Welcome to the Blog of the Duke Center for Research on Prospective Health Care
Friday, December 17, 2010
PPCA Uncertainty but the Central Issue Remains
While we wait to see what the impact of legal challenges to PPACA do to the law, I suggest concerted Government and private sector initiatives to spur better models of care delivery.
Monday, December 13, 2010
To fix our economy, we must reform health care delivery
In an editorial in this Sunday's New York Times, this issue is discussed with a primary focus on reducing costs by cutting Medicare expenditures and increasing the costs borne by individuals. Neither of these approaches gets to the root of the problem. Lowering overall expenditures for
health care must be addressed as our current weakened economy is straining under this burden. Importantly, it is feasible to both lower costs and improve care! PPACA, while monumental in its scope, focuses largely on insurance coverage but deals lightly, and in my view ineffectively, with the root problem of health care delivery in the US. Our health care delivery "system" is uncoordinated, reactive, and focused on the expensive treatment of disease events associated with late-stage preventable chronic illness. Physicians and providers are currently rewarded economically for interventions, particularly invasive ones. It is recognized that coordinated care which emphasizes prevention and, when needed, interventions over time, and is focused on a motivated and involved patient, provides the most cost effective outcomes. Reimbursement for prevention and coordinated care to minimize disease is insufficient to cover costs. Yet reimbursement must be structured to reward such care. PPACA addresses these issues, but the solutions require the establishment of new bureaucracies, many years, and changes that will be subject to intense political debate. The type of care needed to improve health, outcomes and decrease costs is well understood today, but little is being done to foster its adoption. Care must be coordinated, personalized, preventative, and involve an engaged patient. Unfortunately, current incentives work against such models of care being established. I don't see a timely solution, given the current approaches.
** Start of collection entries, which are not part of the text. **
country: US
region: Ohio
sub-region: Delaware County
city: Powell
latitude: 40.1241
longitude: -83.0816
To foster change, I propose highlighting the imperative to do so along with the establishment of a bipartisan Presidentially-appointed committee charged to recommend new models of coordinated care delivery and reimbursement strategies. The Bowles-Simpson Committee is an example of a bipartisan approach to recommend solutions to knotty problems. The report of a Health Delivery Improvement Committee could be expected within six months. Both private insurance and CMS could provide reimbursement incentives to foster recommended changes rapidly. The answer to our current wasteful approach to health care will be far easier to find than overall solutions to a tepid economy, but the former will provide strong support to make the latter solution easier.
Thursday, December 9, 2010
All the tests in the world don’t mean much without a plan
Monday, December 6, 2010
Debating Health Care Reform: more talk, little action
Recently, the Duke University chapter of the Benjamin Rush society held a debate on health care reform.
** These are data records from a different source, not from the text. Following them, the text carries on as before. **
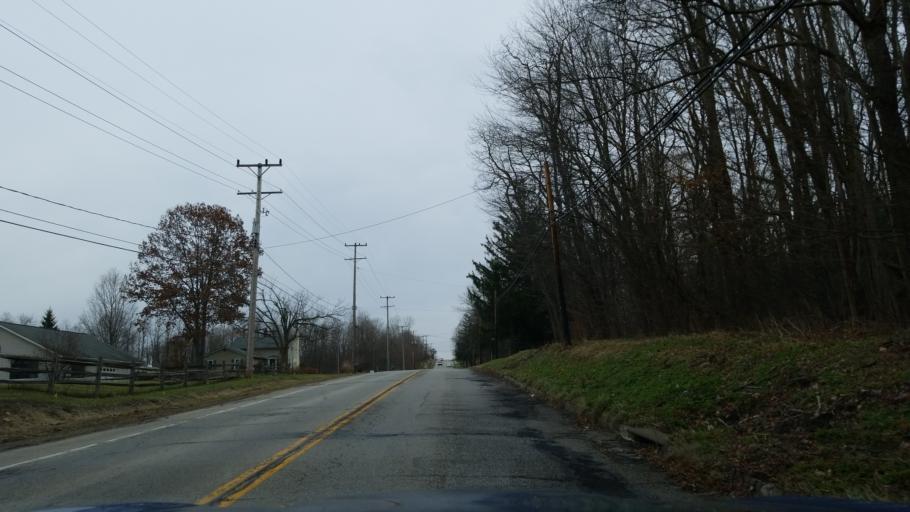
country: US
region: Ohio
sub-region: Geauga County
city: Bainbridge
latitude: 41.3873
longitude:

Moderated by Dr. Christopher J. Conover, the topic was, “How does America achieve affordable, accessible, quality healthcare?” Debate participants included Sally Pipes, Dr. Hal Scherz, Dr. Peter Kussin, and Dr. Gustavo Montana.
The audience was polled just prior to the debate as to whether health care reform would be best addressed by (1) government regulation (2) self-regulation by the private sector or (3) unsure. The same question was asked at the conclusion of the debate. Although no formal statistical analysis was performed, the numbers remained essentially unchanged before and after the debate. One hour of intense discussion among three physicians and a national health care reform expert in the presence of medical students, health care professionals, and members of the public resulted in more of the same – not unlike what we’ve seen in the last two years across both the political and private sectors. . It’s clear people’s opinions on health care reform reflect core moral, political, economic, and philosophical beliefs, and those don’t often shift over the course of an hour-long discussion or a three-minute news splash.
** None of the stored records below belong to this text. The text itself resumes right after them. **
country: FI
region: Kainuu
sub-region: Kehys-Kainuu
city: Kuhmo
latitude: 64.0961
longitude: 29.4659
Despite the heated discussion, there were several points that both the “conservative” and “liberal” panelists agreed upon. They agreed that the current system is broken and that PPACA is unlikely to fix it. They agreed that physicians need to be more involved in discussions of health care reform. They agreed that cost-effective care, guided by cost-effectiveness research, is important to improving health care efficiency. They agreed that patient care needs to be coordinated among providers and systems.
Prospective health care provides a solution that cuts across political and personal mores. This approach provides regulation not by government or private companies, but by physicians in partnership with their patients. It provides cost-effective care, not by mandate, but by physician and patient cooperation. It supports rational reimbursement based on documented outcomes. It is a non-partisan, non-government, non-private, but physician and patient based approach that avoids the devastating road-blocks that plague current “debates” on health care reform. Dr. Kussin advocated for an American Solution several times during the debate. If the United States is to find a uniquely American solution to the question of health care reform, it will take all of America, not just one-half. Focusing on the development and implementation of models of reform such as prospective health care provides a real solution for how to provide rationale care, reduce costs, improve outcomes, and increase patient satisfaction. And who can’t agree on that?